The backlog of immigration cases is lengthy, with many immigrants waiting years before their case is heard by a judge.
“The fact that somebody came to the United States without authorization, and is unlawfully present here says nothing about their ability to get lawful status here,” Stumpf said. “There’s certain pathways that Congress has created that you can only obtain if you are in removal proceedings, so in some ways, what the court is not taking into account at all is the fact that immigration status is a fluid, flexible status.”

For that reason many state judges have avoided taking someone’s legal status into consideration during criminal sentences, Chin said.
“I think many judges might not take undocumented status particularly seriously, given the wide range of circumstances which lead to people being in the United States without status, including, for example, people brought to the United States as children,” Chin said in an email to InvestigateWest. “An additional reason is that immigration law is complex, and people who do not now have status might ultimately be allowed to stay.”
Immigration attorneys worry that the decision will put undocumented defendants who would normally be granted probation for minor offenses in jail.
“Now you have people that are going to be taken from the home, be unable to work, that very likely come from mixed status families that are going to lose support,” Andrade said, adding that Idaho’s jails and prisons are already overcrowded.
People in custody are also easier targets for deportation, said Stumpf.
She added that deporting someone who is already in custody also bolsters the Trump administration’s claims that it is going after “the worst of the worst.”

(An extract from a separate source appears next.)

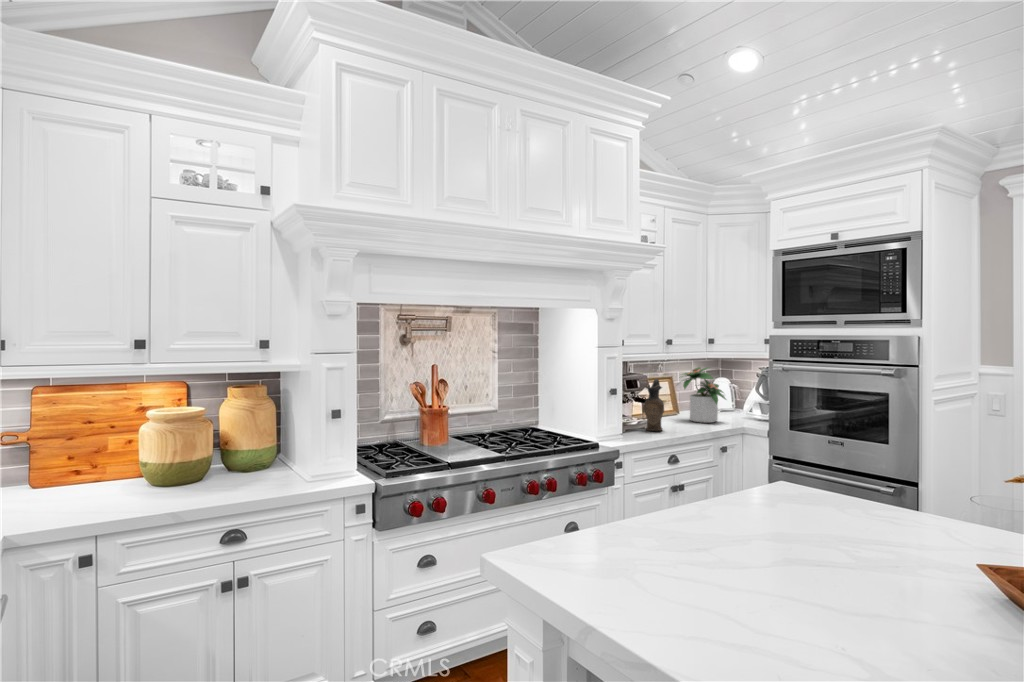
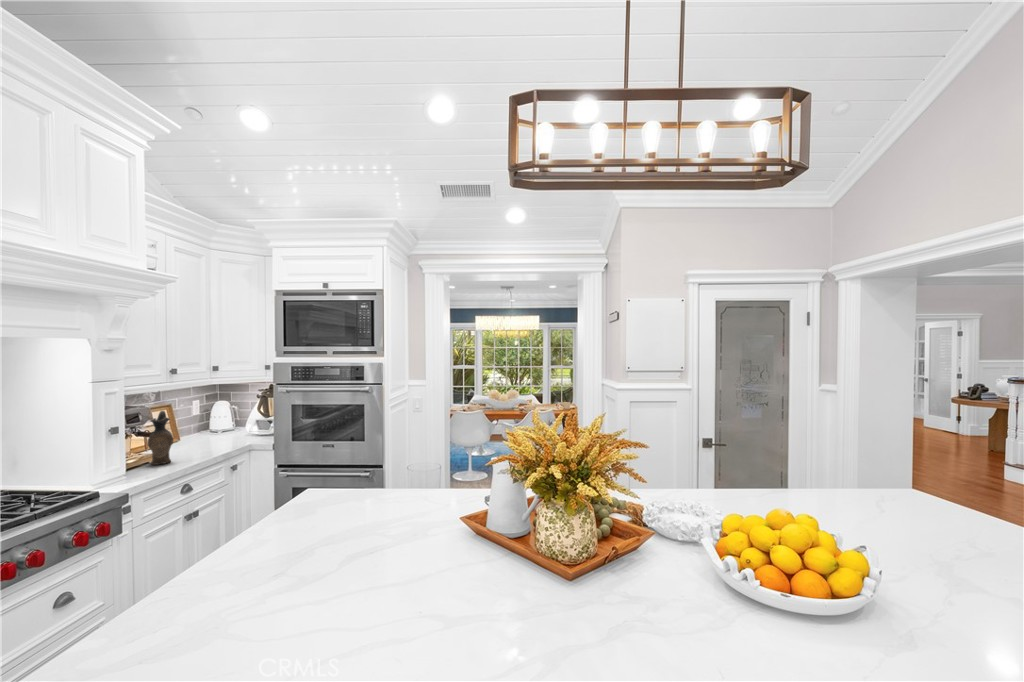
potted plant: present [683,367,726,423] -> none [177,394,234,447]

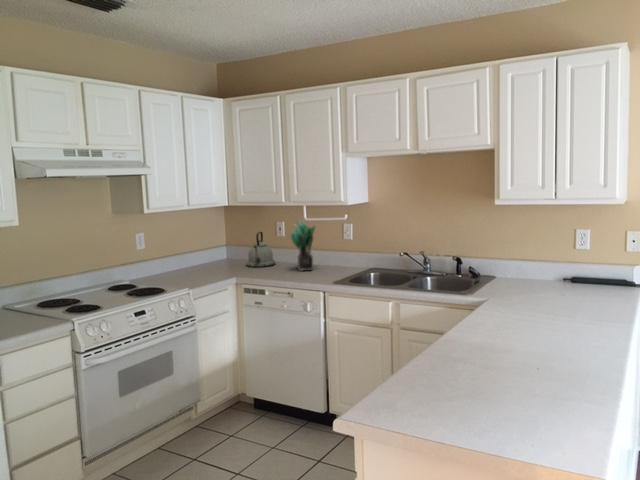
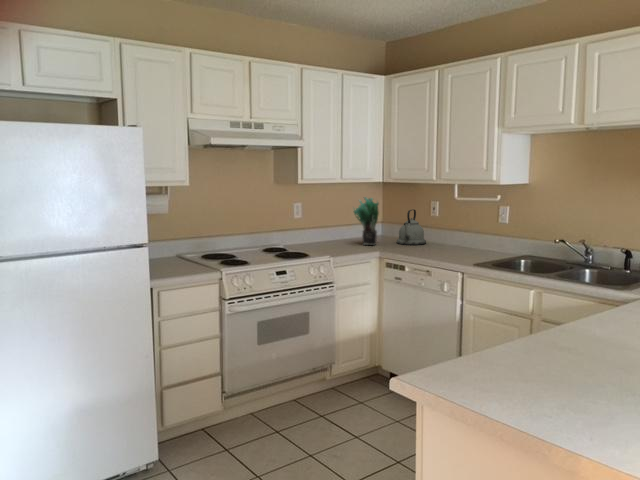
potted plant: present [291,221,315,271] -> present [354,197,379,245]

“They can say, ‘We’ve caught this person who was incarcerated for five years,’” she said. “It’s not as powerful for ICE to be able to say, ‘We’ve got somebody who was on probation for five years,’” she said.
For Perez Garcia, the immigration system moved faster than his state appeal.
A month after Simpson sentenced him to prison, Perez Garcia appealed the ruling. But it would take more than a year to reach the Idaho Supreme Court, which did not hear his case until October 2025.
The day after the hearing, his lawyers told the Supreme Court that Perez Garcia had been deported.